**Problem description:** Would you return the lines between the one holding "<!-- built -->" and the one holding "M7,260L35,264L42,276L7,303Z", inclusive, and only those, exactly as they stand in the listing below?

**Records shown:**

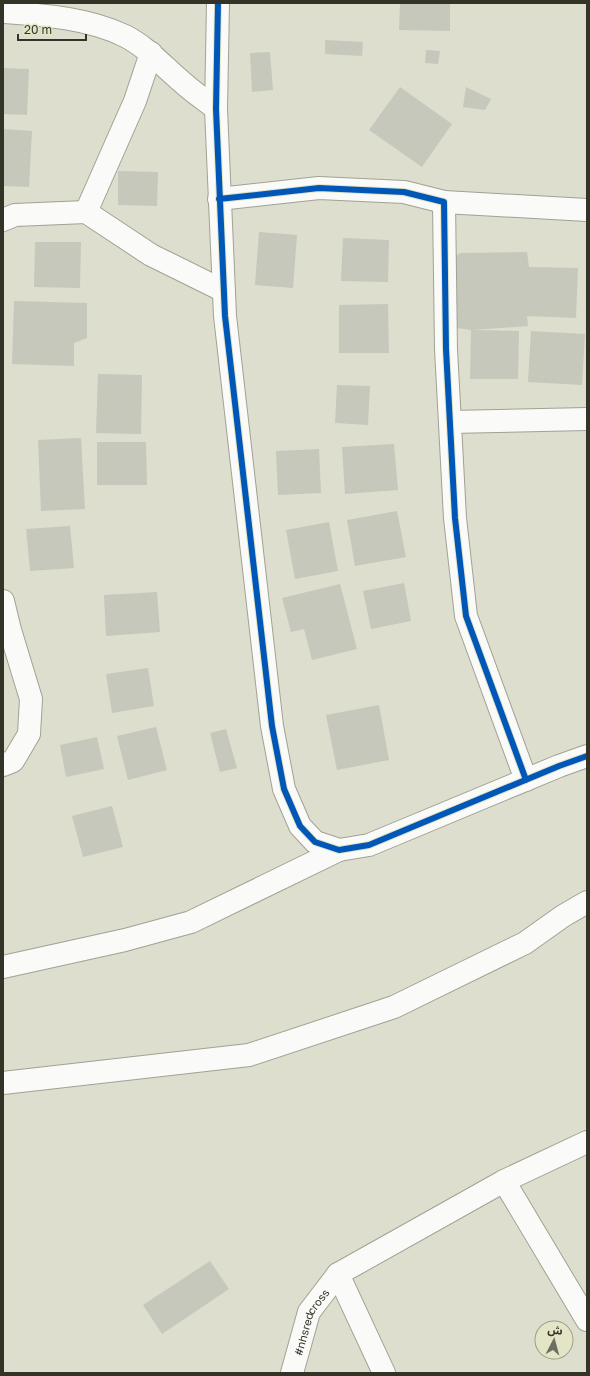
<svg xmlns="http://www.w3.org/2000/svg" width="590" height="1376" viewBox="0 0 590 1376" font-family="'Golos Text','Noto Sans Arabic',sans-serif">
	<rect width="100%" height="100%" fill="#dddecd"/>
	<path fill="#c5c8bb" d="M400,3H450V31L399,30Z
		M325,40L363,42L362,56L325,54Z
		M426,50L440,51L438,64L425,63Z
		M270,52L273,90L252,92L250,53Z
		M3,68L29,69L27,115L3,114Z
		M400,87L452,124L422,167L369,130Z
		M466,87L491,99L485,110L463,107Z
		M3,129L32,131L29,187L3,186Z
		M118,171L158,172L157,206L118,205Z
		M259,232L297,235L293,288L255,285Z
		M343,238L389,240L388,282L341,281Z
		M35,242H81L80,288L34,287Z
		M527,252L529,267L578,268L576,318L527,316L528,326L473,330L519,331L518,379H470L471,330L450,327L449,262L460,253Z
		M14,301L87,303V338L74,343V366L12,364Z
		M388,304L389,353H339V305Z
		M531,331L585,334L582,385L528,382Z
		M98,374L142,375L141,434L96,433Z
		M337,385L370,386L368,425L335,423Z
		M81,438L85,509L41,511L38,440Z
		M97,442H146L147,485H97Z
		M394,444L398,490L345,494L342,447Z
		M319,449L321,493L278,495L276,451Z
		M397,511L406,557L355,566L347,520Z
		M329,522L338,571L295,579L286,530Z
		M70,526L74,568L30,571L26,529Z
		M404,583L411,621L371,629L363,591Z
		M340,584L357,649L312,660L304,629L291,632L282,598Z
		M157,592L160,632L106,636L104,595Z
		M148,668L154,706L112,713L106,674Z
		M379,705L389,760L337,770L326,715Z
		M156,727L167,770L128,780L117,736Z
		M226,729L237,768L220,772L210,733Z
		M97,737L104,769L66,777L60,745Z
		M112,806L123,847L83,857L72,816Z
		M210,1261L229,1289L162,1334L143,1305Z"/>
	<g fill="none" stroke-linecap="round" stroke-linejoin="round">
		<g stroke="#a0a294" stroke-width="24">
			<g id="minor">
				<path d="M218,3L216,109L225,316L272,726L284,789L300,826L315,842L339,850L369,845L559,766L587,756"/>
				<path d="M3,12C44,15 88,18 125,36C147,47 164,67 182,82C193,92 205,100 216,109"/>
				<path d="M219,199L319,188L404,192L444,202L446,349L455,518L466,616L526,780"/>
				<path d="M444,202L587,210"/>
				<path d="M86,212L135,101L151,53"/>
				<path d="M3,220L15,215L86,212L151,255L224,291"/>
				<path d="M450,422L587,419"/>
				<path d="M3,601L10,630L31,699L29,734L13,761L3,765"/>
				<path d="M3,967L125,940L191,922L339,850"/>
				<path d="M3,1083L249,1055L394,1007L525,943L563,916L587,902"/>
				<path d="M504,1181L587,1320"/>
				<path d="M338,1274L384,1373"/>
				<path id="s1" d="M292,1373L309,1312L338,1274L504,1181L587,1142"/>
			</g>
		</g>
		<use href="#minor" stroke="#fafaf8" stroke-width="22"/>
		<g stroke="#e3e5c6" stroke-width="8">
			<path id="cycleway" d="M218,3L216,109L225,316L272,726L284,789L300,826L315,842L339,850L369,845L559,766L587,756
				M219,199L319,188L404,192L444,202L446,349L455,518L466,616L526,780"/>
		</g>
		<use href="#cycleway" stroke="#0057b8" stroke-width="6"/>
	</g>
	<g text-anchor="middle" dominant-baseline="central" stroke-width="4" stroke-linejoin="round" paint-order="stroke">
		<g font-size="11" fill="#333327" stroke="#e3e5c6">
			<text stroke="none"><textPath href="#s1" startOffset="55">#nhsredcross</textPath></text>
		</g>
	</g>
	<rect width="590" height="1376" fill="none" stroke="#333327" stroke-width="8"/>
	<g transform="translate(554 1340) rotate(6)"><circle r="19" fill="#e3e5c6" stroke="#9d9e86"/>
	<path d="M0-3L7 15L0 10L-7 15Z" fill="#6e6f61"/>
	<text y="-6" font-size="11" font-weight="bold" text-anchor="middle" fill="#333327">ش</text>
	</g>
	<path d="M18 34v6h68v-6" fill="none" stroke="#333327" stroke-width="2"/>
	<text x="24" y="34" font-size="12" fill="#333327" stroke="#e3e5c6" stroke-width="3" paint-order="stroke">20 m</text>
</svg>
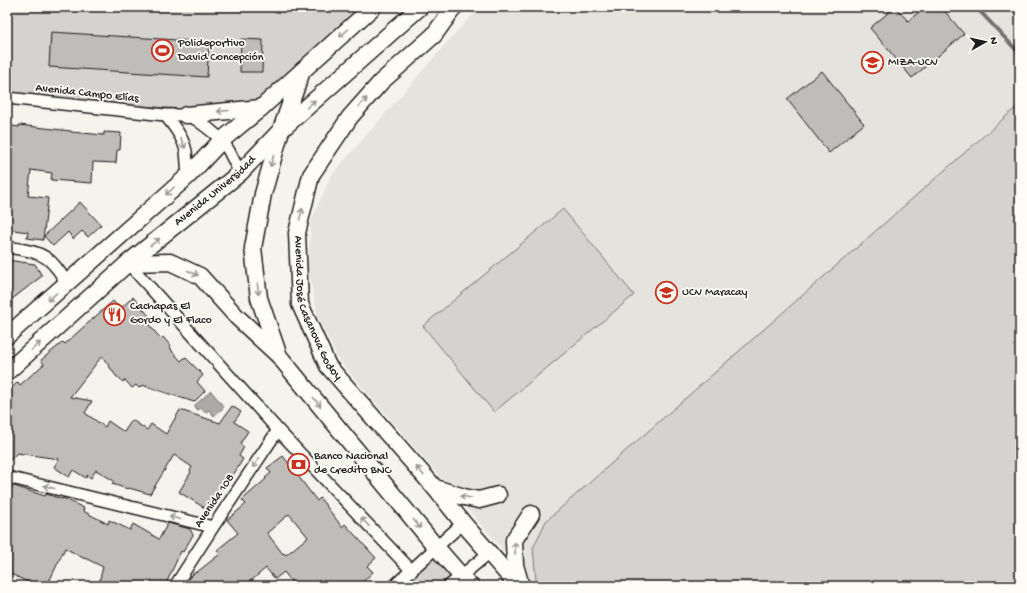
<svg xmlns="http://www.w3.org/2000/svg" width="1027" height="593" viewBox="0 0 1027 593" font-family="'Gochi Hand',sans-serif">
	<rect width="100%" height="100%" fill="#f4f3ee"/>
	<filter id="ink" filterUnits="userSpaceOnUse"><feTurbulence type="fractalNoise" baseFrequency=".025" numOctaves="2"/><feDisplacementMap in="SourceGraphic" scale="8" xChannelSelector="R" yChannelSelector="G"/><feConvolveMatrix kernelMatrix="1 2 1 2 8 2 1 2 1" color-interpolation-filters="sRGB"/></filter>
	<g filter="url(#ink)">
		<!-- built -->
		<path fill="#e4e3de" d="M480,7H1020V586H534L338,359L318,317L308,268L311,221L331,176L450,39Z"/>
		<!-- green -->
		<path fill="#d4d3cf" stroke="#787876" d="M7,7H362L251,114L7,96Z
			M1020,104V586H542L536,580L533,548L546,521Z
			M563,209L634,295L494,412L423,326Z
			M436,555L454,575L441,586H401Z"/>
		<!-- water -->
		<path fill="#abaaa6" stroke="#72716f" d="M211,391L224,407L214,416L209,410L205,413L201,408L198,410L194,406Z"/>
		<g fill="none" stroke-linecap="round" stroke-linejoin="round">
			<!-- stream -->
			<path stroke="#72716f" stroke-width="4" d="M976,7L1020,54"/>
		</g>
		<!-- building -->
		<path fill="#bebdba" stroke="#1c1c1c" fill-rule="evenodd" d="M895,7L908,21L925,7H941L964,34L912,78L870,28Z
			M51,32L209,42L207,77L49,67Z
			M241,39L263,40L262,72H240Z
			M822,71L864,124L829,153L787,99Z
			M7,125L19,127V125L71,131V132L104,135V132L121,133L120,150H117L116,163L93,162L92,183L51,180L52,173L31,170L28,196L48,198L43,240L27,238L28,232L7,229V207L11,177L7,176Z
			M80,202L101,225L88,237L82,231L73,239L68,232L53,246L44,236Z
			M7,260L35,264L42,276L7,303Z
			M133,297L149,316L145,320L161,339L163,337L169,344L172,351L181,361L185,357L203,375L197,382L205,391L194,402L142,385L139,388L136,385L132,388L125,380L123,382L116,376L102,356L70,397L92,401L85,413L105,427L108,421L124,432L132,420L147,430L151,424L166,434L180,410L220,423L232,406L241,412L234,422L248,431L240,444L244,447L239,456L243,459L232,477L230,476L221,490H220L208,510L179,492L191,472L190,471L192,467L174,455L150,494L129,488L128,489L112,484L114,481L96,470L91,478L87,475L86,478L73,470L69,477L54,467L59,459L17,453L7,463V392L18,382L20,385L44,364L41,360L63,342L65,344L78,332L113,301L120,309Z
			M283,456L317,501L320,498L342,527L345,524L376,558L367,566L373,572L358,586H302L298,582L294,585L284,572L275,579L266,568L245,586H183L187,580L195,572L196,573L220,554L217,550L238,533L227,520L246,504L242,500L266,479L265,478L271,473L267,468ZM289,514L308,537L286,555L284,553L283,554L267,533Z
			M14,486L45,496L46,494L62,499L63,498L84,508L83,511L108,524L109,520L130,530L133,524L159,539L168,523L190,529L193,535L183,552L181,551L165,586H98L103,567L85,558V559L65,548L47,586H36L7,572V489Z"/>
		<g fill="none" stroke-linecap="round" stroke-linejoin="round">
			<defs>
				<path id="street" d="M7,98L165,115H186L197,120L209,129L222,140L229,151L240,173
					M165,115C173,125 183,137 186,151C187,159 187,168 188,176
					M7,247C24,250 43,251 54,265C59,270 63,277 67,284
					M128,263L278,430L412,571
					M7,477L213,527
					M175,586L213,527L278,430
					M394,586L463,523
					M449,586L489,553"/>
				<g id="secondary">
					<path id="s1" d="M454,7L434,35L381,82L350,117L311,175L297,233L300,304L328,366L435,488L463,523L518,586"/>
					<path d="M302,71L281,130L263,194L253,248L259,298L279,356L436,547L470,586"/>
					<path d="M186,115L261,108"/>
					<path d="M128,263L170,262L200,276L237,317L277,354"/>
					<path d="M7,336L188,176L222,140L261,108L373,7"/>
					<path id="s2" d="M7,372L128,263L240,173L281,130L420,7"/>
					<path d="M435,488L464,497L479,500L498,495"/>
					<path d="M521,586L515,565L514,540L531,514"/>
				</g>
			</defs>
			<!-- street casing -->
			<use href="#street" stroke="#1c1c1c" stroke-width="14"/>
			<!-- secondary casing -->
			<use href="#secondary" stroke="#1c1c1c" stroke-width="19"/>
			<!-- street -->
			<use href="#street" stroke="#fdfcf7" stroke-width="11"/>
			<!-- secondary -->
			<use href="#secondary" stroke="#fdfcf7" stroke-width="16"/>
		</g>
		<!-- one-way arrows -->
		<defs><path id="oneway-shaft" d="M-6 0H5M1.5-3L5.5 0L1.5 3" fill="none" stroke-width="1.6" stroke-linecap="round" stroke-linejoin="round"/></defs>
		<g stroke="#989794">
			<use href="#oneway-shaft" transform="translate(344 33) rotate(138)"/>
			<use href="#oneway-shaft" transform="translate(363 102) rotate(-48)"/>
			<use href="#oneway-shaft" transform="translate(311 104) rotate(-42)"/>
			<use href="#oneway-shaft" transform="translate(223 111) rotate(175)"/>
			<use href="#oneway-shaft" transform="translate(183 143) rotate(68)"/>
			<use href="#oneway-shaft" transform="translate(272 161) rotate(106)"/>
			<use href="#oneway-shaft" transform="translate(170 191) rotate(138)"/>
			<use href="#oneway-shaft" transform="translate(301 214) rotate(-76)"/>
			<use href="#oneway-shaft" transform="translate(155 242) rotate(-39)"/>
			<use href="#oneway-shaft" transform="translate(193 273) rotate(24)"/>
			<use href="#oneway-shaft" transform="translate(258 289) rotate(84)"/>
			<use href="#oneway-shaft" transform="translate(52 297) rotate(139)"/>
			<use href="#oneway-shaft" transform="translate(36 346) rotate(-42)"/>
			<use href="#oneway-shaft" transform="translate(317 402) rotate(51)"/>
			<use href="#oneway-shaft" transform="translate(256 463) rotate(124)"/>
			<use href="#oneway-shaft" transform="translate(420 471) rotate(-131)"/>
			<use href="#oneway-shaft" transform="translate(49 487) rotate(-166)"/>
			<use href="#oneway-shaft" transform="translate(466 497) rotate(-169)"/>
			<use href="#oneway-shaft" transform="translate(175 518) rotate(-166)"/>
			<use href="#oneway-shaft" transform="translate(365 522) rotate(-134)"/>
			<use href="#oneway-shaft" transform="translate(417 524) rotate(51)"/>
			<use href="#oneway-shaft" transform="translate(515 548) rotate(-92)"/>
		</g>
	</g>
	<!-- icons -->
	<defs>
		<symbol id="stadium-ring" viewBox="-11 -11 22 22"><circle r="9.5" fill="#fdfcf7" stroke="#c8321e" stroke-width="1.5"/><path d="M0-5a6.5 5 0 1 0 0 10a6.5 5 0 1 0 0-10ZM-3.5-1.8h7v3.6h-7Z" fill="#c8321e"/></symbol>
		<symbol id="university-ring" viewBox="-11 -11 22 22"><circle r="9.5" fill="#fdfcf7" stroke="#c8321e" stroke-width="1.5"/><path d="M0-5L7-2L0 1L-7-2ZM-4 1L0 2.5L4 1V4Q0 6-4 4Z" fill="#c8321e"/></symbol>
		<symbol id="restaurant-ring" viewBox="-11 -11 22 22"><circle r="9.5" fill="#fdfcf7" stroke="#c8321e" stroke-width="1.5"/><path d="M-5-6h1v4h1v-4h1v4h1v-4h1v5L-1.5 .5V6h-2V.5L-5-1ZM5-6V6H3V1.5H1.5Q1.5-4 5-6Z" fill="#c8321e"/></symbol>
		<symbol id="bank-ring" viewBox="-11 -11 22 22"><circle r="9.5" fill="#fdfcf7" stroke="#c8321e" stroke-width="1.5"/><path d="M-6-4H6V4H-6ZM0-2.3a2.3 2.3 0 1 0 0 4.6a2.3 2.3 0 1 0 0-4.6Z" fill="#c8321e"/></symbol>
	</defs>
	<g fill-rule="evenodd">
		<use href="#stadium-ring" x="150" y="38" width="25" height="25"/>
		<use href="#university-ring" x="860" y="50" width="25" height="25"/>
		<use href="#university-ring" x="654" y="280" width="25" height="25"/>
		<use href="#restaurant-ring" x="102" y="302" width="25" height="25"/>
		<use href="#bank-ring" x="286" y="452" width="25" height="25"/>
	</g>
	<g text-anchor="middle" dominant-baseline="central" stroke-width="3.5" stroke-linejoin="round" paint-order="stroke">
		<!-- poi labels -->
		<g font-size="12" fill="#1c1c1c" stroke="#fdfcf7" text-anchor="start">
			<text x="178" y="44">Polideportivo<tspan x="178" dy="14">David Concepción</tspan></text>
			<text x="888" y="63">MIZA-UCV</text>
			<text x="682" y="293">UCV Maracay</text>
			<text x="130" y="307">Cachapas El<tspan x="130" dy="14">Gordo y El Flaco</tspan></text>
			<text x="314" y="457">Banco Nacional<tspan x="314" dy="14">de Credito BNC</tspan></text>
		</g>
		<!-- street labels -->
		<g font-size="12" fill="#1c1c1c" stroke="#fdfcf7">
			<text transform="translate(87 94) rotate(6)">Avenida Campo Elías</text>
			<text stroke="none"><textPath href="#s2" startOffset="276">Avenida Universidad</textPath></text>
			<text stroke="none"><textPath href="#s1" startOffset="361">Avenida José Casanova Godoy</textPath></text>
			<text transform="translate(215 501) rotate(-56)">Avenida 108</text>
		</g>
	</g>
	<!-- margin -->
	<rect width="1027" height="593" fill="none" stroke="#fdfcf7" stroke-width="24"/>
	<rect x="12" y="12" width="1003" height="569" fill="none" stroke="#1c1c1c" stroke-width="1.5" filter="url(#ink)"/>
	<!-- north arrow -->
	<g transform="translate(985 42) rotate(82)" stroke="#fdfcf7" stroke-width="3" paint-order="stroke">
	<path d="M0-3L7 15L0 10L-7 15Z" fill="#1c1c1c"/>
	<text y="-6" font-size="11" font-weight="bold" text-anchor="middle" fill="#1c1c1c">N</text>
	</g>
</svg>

**Task answer:**
		<!-- built -->
		<path fill="#e4e3de" d="M480,7H1020V586H534L338,359L318,317L308,268L311,221L331,176L450,39Z"/>
		<!-- green -->
		<path fill="#d4d3cf" stroke="#787876" d="M7,7H362L251,114L7,96Z
			M1020,104V586H542L536,580L533,548L546,521Z
			M563,209L634,295L494,412L423,326Z
			M436,555L454,575L441,586H401Z"/>
		<!-- water -->
		<path fill="#abaaa6" stroke="#72716f" d="M211,391L224,407L214,416L209,410L205,413L201,408L198,410L194,406Z"/>
		<g fill="none" stroke-linecap="round" stroke-linejoin="round">
			<!-- stream -->
			<path stroke="#72716f" stroke-width="4" d="M976,7L1020,54"/>
		</g>
		<!-- building -->
		<path fill="#bebdba" stroke="#1c1c1c" fill-rule="evenodd" d="M895,7L908,21L925,7H941L964,34L912,78L870,28Z
			M51,32L209,42L207,77L49,67Z
			M241,39L263,40L262,72H240Z
			M822,71L864,124L829,153L787,99Z
			M7,125L19,127V125L71,131V132L104,135V132L121,133L120,150H117L116,163L93,162L92,183L51,180L52,173L31,170L28,196L48,198L43,240L27,238L28,232L7,229V207L11,177L7,176Z
			M80,202L101,225L88,237L82,231L73,239L68,232L53,246L44,236Z
			M7,260L35,264L42,276L7,303Z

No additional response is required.